Tant d’inconnues s’additionnent que l’année prochaine est imprévisible. Y aura-t-il un Brutus pour changer la donne à Moscou ? Une défaite de Recep Erdogan aux élections de juin pourrait-elle ouvrir une nouvelle ère au Proche-Orient et dans toute la Méditerranée ? Les Iraniens auront-ils raison de leur théocratie dont l’appui manquerait alors à Vladimir Poutine comme à Bachar el-Assad ? L’inflation pourrait-elle s’emballer en Europe et y provoquer assez de troubles sociaux pour que les Etats de l’Union en soient affaiblis ?

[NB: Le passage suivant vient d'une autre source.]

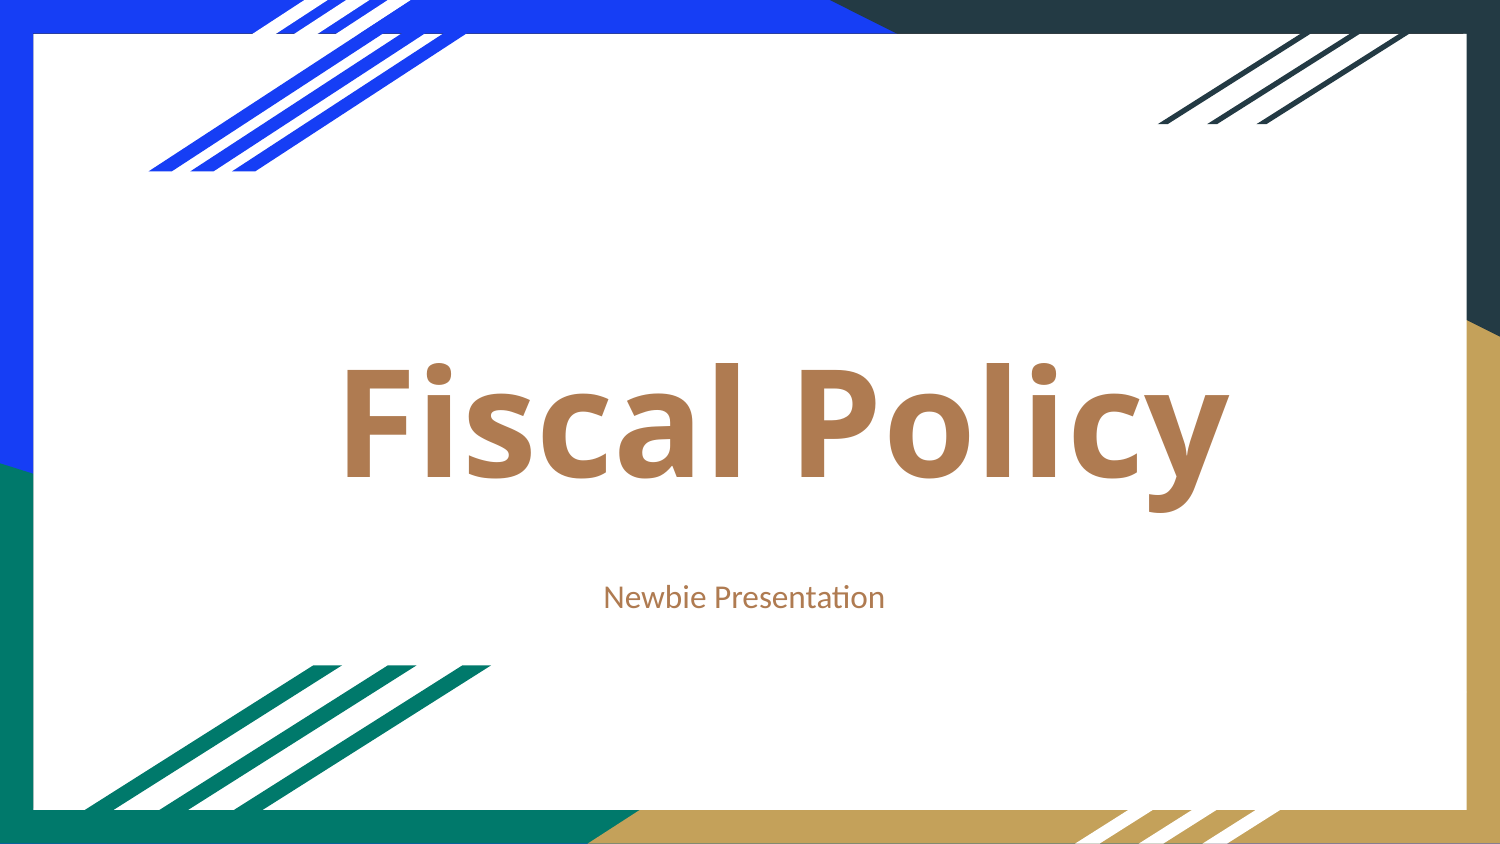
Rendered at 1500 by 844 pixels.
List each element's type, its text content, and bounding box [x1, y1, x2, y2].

subtitle Newbie Presentation [304, 559, 1185, 646]
title Fiscal Policy [304, 298, 1260, 537]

On pourrait allonger cette liste de questions en se demandant également si l’entrée d’une extrême-droite anti-arabe au gouvernement israélien pourrait ré enflammer le plus vieux des conflits et comment Xi Jinping essaiera de reprendre la main maintenant que des manifestations l’ont obligé à assouplir les mesures de confinement mais, en politique, rien ne sert d’entonner avec Doris Day : « Que sera, sera, Whatever will be, will be ».

Ce qui sera, le sera mais, au-delà de cette évidence, comment tenter d’empêcher qu’un enchaînement de tensions ne finisse par mener à un troisième conflit mondial alors qu’il ne s’agit pas là d’une hypothèse mais d’une réelle possibilité ?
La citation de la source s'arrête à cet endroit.